I'm new to Semantic Segmentation and I'm having a problem.
I have the 'imgs_3d' and 'segmentation' list that are the images we'll use for training.
X_train, X_test, y_train, y_test = train_test_split(imgs_3d, segmentation, train_size=0.8, random_state=0)
When I apply np.array(X_train).shape
and np.array(y_train).shape
we have the following result for both: (598, 1024, 2041, 3)
.
My intention is to train a simple cnn model just to know more about the methods, and then apply U-net.
What I have in mind is: "Train the model with the normal imgs and the img segmentation, then on X put normal images and y the img segmentation. Now it's just to train and have the output value as being the img segmentated"
But when I try to do it:
model =
Sequential([Conv2D(filters=32, kernel_size=(3, 3), padding='same', input_shape=(1024, 2041, 3)),
MaxPooling2D(pool_size=(3, 3)),
])

#### [Material provided]
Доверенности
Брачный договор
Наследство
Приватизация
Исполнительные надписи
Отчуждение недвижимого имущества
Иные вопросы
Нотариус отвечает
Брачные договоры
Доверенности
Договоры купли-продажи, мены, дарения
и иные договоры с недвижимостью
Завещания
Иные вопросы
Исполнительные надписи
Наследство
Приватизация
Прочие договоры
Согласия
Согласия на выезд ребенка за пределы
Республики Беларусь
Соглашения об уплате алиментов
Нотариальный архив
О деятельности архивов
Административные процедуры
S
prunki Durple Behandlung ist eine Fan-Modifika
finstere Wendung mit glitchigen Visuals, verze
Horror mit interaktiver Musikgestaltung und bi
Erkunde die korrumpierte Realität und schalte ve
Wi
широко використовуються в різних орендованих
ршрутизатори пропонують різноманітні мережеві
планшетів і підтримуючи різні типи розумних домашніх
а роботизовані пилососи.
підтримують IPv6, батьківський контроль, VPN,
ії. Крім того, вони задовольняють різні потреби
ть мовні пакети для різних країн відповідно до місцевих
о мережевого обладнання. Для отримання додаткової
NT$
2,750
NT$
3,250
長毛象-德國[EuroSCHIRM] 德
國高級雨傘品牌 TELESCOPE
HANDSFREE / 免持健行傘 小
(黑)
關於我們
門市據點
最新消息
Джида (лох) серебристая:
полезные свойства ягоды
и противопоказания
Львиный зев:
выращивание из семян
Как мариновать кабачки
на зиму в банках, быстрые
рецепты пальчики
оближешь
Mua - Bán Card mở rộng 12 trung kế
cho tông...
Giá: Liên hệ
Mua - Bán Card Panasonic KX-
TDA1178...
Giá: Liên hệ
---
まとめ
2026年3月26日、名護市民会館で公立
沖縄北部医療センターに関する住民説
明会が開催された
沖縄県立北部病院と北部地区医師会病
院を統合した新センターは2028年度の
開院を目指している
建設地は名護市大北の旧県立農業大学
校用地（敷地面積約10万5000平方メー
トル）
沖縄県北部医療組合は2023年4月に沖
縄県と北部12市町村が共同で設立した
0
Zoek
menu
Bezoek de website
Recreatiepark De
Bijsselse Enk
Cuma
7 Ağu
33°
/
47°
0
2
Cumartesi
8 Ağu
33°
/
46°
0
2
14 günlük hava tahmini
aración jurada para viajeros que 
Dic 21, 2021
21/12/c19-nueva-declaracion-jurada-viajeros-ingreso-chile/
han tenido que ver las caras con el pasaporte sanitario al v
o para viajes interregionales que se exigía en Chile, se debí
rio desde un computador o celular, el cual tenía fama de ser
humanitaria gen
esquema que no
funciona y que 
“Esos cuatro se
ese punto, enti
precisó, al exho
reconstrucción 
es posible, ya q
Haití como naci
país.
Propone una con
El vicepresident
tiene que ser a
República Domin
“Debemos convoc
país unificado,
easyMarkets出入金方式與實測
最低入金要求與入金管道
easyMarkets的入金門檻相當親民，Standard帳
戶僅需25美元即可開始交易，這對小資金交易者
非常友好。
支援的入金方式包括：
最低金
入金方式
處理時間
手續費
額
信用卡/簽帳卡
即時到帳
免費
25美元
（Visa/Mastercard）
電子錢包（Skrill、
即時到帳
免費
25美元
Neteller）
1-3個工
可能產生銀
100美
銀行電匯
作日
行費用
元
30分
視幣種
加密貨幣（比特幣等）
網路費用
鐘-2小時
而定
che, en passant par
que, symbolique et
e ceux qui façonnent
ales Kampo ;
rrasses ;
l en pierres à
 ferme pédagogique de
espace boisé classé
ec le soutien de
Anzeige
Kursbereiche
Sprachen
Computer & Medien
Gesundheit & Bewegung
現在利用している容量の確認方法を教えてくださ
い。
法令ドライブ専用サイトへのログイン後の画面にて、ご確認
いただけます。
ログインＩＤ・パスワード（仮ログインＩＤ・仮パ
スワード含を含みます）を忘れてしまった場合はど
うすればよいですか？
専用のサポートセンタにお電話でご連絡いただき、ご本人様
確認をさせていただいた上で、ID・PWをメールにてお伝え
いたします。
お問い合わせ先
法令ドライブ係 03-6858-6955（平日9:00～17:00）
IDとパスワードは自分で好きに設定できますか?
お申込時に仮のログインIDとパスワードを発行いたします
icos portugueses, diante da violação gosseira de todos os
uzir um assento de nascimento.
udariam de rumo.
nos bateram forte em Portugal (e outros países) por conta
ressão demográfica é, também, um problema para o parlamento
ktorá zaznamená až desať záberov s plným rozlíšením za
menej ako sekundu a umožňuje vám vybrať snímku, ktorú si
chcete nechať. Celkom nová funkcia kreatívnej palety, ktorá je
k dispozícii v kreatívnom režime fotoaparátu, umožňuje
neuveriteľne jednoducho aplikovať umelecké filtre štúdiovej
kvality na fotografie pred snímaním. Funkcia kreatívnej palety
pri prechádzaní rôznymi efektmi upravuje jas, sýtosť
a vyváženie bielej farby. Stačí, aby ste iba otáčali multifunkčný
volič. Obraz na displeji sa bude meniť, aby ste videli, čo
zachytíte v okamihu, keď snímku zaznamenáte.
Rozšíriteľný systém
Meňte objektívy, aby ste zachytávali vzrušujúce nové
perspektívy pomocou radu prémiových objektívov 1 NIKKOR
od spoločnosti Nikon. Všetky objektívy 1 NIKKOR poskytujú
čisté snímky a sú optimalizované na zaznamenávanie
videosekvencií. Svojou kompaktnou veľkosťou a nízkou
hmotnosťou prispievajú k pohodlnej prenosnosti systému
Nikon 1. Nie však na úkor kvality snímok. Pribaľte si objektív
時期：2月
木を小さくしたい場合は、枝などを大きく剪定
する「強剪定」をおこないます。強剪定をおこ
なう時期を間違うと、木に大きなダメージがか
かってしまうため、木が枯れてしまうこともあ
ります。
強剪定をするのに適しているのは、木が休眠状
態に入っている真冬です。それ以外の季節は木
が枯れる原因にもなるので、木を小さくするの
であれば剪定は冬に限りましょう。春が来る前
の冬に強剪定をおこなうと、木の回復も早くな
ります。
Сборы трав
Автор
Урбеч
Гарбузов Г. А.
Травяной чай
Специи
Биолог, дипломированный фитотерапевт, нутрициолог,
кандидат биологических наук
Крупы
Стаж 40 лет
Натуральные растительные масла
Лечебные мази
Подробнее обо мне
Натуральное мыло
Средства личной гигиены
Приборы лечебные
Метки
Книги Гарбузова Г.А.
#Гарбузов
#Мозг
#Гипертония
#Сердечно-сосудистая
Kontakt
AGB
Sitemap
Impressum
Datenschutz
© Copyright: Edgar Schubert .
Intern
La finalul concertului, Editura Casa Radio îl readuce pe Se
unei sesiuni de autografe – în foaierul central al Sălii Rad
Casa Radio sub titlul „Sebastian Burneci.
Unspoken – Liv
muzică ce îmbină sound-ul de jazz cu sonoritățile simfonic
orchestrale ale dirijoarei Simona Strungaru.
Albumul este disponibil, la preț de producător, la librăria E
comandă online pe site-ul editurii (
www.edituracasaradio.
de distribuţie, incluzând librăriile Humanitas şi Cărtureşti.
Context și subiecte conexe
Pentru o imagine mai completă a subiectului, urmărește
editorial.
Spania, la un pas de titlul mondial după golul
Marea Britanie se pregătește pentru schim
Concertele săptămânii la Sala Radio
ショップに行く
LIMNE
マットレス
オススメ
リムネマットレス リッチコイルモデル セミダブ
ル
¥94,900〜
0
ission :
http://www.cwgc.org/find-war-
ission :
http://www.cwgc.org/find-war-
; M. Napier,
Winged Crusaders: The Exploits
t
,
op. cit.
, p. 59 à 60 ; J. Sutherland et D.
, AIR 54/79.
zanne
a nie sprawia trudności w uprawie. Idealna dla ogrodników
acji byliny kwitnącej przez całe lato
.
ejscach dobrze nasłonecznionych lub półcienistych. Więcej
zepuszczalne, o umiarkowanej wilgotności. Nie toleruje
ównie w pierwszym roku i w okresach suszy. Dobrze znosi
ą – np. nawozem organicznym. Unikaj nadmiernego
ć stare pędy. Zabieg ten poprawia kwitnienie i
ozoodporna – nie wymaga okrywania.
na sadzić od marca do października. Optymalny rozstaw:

#### [Problem A]
Answer these questions from the forum post on semantic segmentation:
(i) What value is given for train_size in the train_test_split call?
(ii) What shape does the post report for both np.array(X_train) and np.array(y_train)?
(iii) Which model does the poster plan to apply after the simple CNN?
#### [Problem B]
Continue the forum post on semantic segmentation from the point where the text stops.

#### [Task response A]
(i) 0.8
(ii) (598, 1024, 2041, 3)
(iii) U-net

#### [Task response B]
model.compile(optimizer = 'adam', loss = 'binary_crossentropy', metrics = ['accuracy']
)
history = model.fit(X_train, y_train, epochs=5, verbose=1)
I get the error ValueError: Dimensions must be equal, but are 1024 and 341 for '{{node binary_crossentropy/mul}} = Mul[T=DT_FLOAT](binary_crossentropy/Cast, binary_crossentropy/Log)' with input shapes: [?,1024,2041,3], [?,341,680,32].
I don't know why this is happening. Please, help me (with details if possible)! Thanks!
There are several issues in your code:
1. Model output
Your provided model architecture is as follows:
model = Sequential([
Conv2D(filters=32, kernel_size=(3, 3), padding='same', input_shape=(1024, 2041, 3)),
MaxPooling2D(pool_size=(3, 3)),
])
The input shape is (1024, 2041, 3)
. After passing through the Conv2D
, the shape becomes (1024, 2041, 32)
. After passing the MaxPooling2D
, the shape is divided by 3, so model output is (341, 680, 32)
. This output shape doesn't match your segmentation task requirements, so it results the error messages.
In segmentation tasks, the model output should have the same shape as y_train
. For example, if the shape of y_train
is (1024, 2041, 20)
, your model's output shape should be equal to (1024, 2041, 20)
.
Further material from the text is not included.